Martin Fowler explains a code smell as “a surface indication that usually corresponds to a deeper problem in the system”. He explains that there are subtleties and that “The best smells are something that’s easy to spot and most of time lead you to really interesting problems.”

Code screams are my description of something similar, but different: a code scream is a behavioral indication of a deeper problem in the system. It differs from a smell in that it is behavioral rather than structural. For example, a scream is a user interaction action that takes an unusually long time to complete whereas a smell is a method that has more than a dozen lines of code.

Code screams are almost always found in live production systems because reality is much less predictable than anyone can imagine and, as good software developers, we’ve already accounted for all the predictable situations. Thus the only way to hear the code screaming is to have full spectrum software analytics live on the production system.

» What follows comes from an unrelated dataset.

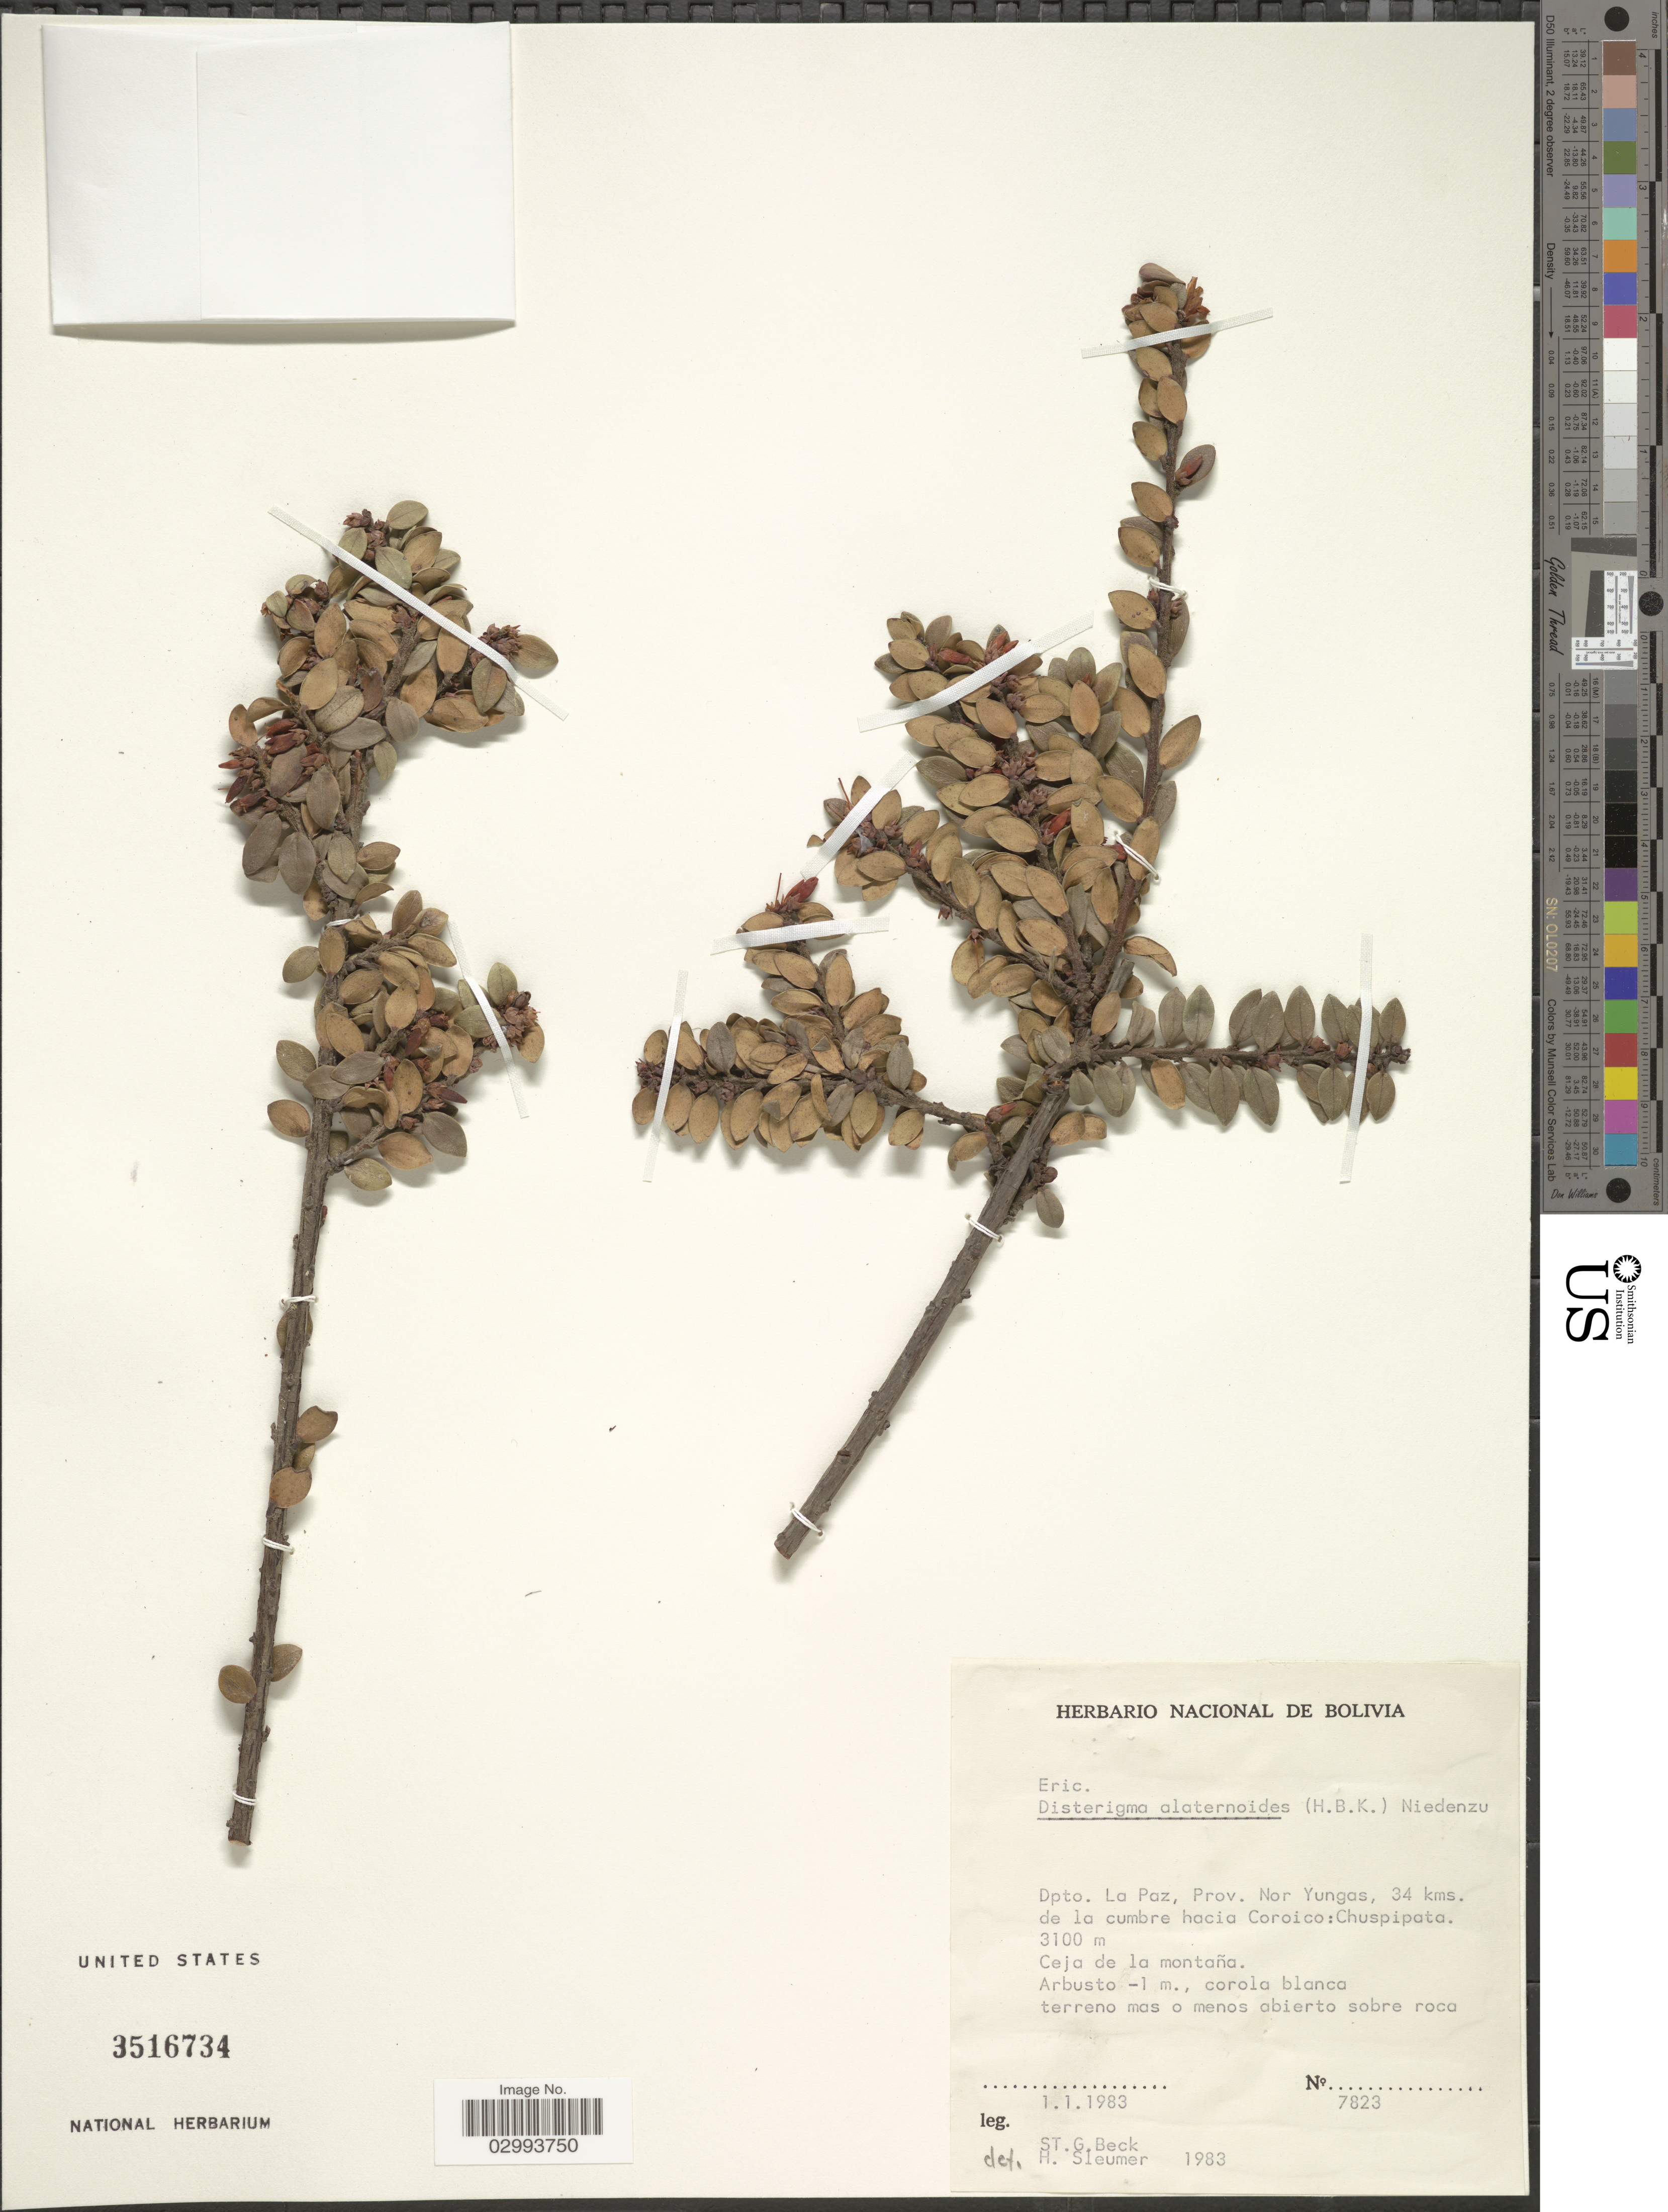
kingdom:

As a small example of what I’m talking about, here’s one of our production systems screaming for help: the response time goes way up, brown out start happening…

Response time goes up

A normal thought would be “overloaded” with too much data coming in, but the incoming data rate is unchanged:

Incoming data rate is unchanged

 

With further digging, we discovered that the code was in pain because a DDOS attack was underway on our upstream network provider causing very slow TCP streams and thus too many open and pending sockets, hence the servers couldn’t accept additional requests. That’s the essence of a code scream: a behavioral indication (massive increase in response time) of a deeper problem in the system (inability to handle alive but very slow TCP streams).

The software psychologist action plan is to incorporate full spectrum software analytics and alerting on your production systems and then pay attention when they start screaming.